I love to write. Finding the time to write is my biggest problem. I have a day job from 8-5. I commute an hour to work each way. I have two kids, 10 and 5. So when I get home from work, I spend time with them. That is so important to me. After they are tucked away in their beds, I try to unwind. I often get sucked into my phone becoming lost in the neverending vortex of social media… facebook, twitter, instagram, pinterest. Time sucks, each of them. I fire up my laptop and head over here. By that time I am usually exhausted. I start to doubt myself. I feel like a poser, a wannabe. I wonder if I am making a mistake by starting to write again. I don’t have time for it and it certainly doesn’t pay the bills. So is it a waste of time? Time is a precious commodity. Should I just quit? But I don’t want to quit. But if I don’t have time to write often (or maybe even write well) then what is the point? What should be the point?
And that brings me to… what are my goals? I don’t even know. I want to be a better writer. I want to connect with other writers for support and feedback. Beyond that, I’m not sure. I would love to be a professional writer. My dream has always been to write a novel. Right now that seems like a pipe dream. Baby steps, I suppose. Everyone starts somewhere, right? I know I should know my target audience but I don’t really. People say to write what you know. I guess I need to figure out what that is. If I write what I know, will people even care? I kind of have an identity crises. Story of my life lately.

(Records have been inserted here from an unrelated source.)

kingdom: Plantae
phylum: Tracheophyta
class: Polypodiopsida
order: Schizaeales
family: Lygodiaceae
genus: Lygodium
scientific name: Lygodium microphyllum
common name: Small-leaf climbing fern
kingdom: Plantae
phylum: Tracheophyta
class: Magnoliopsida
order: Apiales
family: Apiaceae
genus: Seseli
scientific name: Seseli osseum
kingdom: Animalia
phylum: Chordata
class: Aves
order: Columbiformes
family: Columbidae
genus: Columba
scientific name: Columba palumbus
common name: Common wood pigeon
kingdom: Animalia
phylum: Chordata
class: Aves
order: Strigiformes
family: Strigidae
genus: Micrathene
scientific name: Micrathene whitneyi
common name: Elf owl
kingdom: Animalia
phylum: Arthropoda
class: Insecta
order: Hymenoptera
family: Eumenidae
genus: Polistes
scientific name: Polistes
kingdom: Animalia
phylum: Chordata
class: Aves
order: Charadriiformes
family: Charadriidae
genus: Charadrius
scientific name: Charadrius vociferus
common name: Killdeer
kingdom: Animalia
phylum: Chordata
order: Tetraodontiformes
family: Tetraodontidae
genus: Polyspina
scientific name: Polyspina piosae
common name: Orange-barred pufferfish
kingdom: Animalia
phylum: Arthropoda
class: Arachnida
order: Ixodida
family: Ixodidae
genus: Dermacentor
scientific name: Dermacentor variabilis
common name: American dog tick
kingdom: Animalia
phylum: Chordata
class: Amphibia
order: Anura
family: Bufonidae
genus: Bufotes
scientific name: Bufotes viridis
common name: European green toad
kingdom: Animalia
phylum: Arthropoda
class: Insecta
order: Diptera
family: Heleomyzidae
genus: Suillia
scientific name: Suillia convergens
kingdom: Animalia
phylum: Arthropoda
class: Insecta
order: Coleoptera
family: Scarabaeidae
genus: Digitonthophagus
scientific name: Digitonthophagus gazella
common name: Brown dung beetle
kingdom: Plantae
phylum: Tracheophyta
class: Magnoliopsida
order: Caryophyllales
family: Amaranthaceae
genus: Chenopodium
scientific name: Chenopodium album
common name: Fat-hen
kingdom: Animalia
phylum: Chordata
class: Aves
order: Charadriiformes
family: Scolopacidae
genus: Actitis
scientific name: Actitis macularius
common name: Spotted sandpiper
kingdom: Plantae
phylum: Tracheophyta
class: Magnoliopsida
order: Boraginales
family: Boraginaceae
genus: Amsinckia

So all I can really say is that I am here to be better. I’m not sure what my end game is, not sure where I am going. But improvement is moving forward. And when moving forward things often come into focus.
So now I guess I feel like the slacker kid in the back of the class. The one who sleeps during class or daydreams or doodles on her desk. The one who doesn’t have all the answers. One day at a time. I will find my way, I’m sure.
Day one prompt: 20 minutes of free writing. Don’t think about what you are going to write. Just write.